LEI DA SIMILITUDE E LEI DA ASSINATURA

A escolha dos remédios pelo profissional se dá de forma diferente dos homeopáticos, já que eles não passam pela experimentação em pessoas saudáveis, não seguindo portanto a Lei da Similitude, base da Homeopatia. Os remédios florais foram classificados principalmente segundo a Lei da Assinatura, que prevê sua ação de acordo com sua forma e características de vida, comparando-as com os problemas emocionais vividos pelas pessoas. Na Homeopatia tanto os sintomas emocionais quanto os físicos, além das alterações corporais, são fundamentais na proposta terapêutica, enquanto na Terapia Floral os sintomas emocionais constituem o foco para a escolha dos remédios.

A preparação dos remédios homeopáticos segue um padrão técnico de diluição e sucussões repetidas, por meio dos quais são produzidos em diferentes graus de potência.
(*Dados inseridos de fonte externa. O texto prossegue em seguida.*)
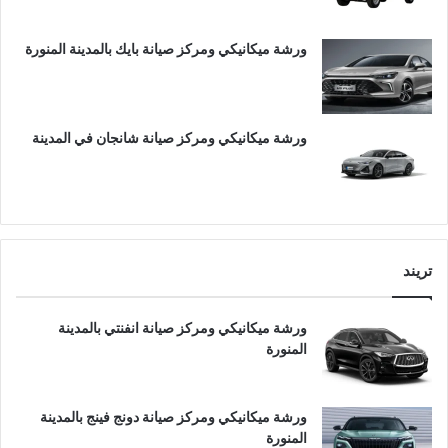
ورشة ميكانيكي ومركز صيانة بايك بالمدينة المنورة
ورشة ميكانيكي ومركز صيانة شانجان في المدينة
تريند
ورشة ميكانيكي ومركز صيانة انفنتي بالمدينة
المنورة
ورشة ميكانيكي ومركز صيانة دونج فينج بالمدينة
المنورة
Os remédios florais são preparados pela exposição aos rais solares ou fervura em água mineral, e são encontrados numa mesma potência sempre.

DIFERENTES, MAS COMPLEMENTARES

Os franceses chamam a Homeopatia e a Terapia Floral de “Medicinas Doces”, pela ausência de efeitos adversos que provocam no paciente e pela característica energética de seus remédios, contudo são métodos bem diferentes quanto à forma de preparo de remédios e à forma de prescrição dos mesmos. Essas diferenças, contudo, não impedem a associação de ambas as formas terapêuticas, podendo ser complementares.